Fetal Pulsed-Wave Doppler Atrioventricular Activity Detection by Envelope Extraction and Processing

Eleonora Sulas1, Emanuele Ortu1, Monica Urru2, Alessandra Cadoni2, Roberto Tumbarello2, Luigi Raffo1, Danilo Pani1
1Department of Electrical and Electronic Engineering, University of Cagliari, 2Division of Paediatric Cardiology, S.Michele Hospital, Cagliari, Italy


Abstract

Pulsed-Wave Doppler (PWD) is a diagnostic ultrasound techniques recommended in presence of suspicious heart cardiac defects, abnormal heart function or rhythm. It is also widely used for fetal heart rate monitoring and has been already investigated to identify the fetal cardiac valves timings, along with fetal ECG. When applied to fetuses, this technique is challenging since, beyond being intrinsically operator-dependent, different issues related to the fetal heart size, the fetal movements and the ultrasound artifacts appear. In long PWD recordings, the signal segments completely meaningful for a morphological analysis, i.e. including a readable atrial and ventricular activity, are then limited in number and duration. In this work, an approach for the automatic extraction of the fetal PWD envelope from PWD video recordings is presented and evaluated, by comparing the performance with respect to the manual annotation and measurement by expert cardiologists.
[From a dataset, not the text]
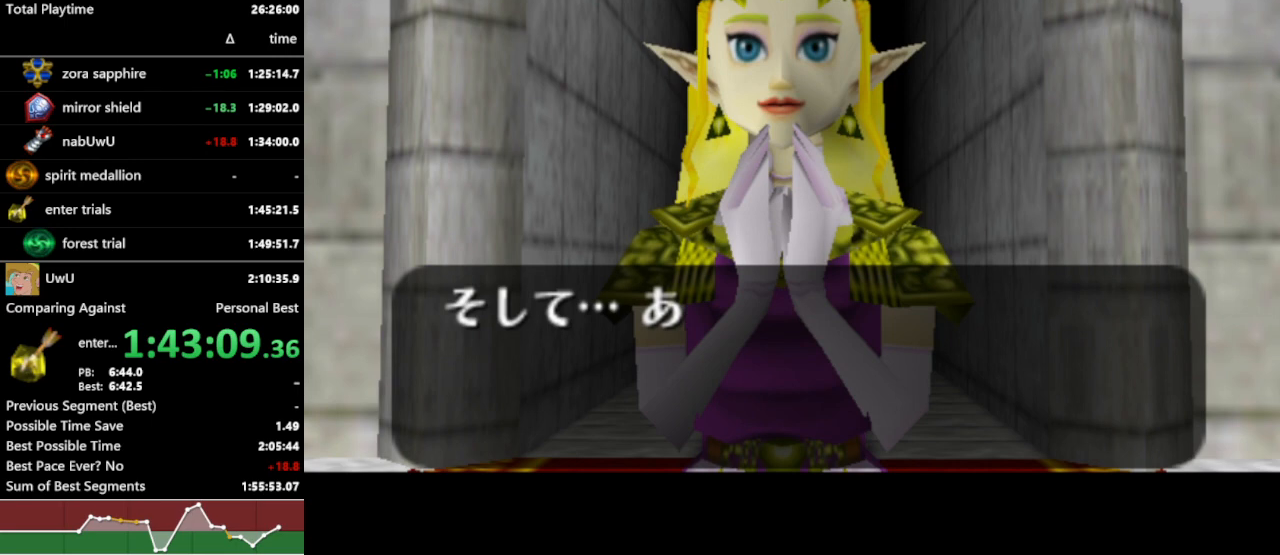
{"buttons": ["R1"], "left_stick": "center", "right_stick": "center", "events": [[167, "left_stick", "center"]]}
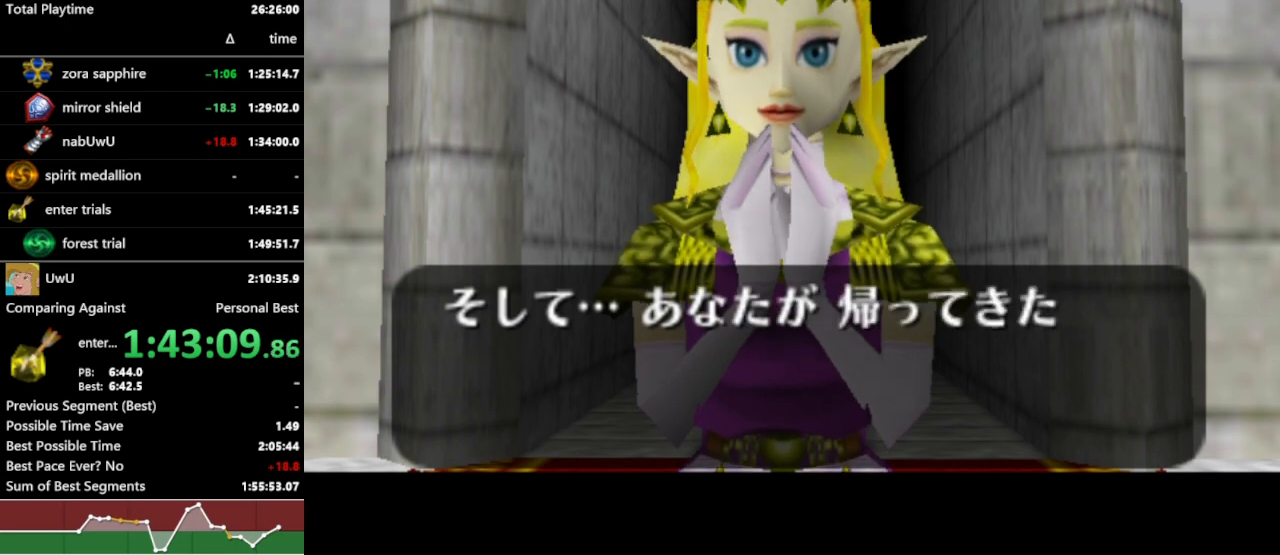
{"buttons": ["R1"], "left_stick": "center", "right_stick": "center", "events": []}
It consists of the video pre-processing for the extraction of the region of interest from the frames, their analysis and the append to create a single long image representing the Doppler spectrogram of the whole examination, image thresholding, filtering and envelope extraction by edge detection. A dataset including 30 signals from as many pregnant women was adopted, extracting from it multiple segments including different quality readable recordings, artifacts, and unreadable recordings. A supervised classification approach for the detection of the signal segments completely meaningful for a morphological analysis was then applied, revealing an accuracy greater than 85%. On the detected beats, some amplitude and time measurement are automatically performed by the algorithm, whose accuracy is currently being evaluated.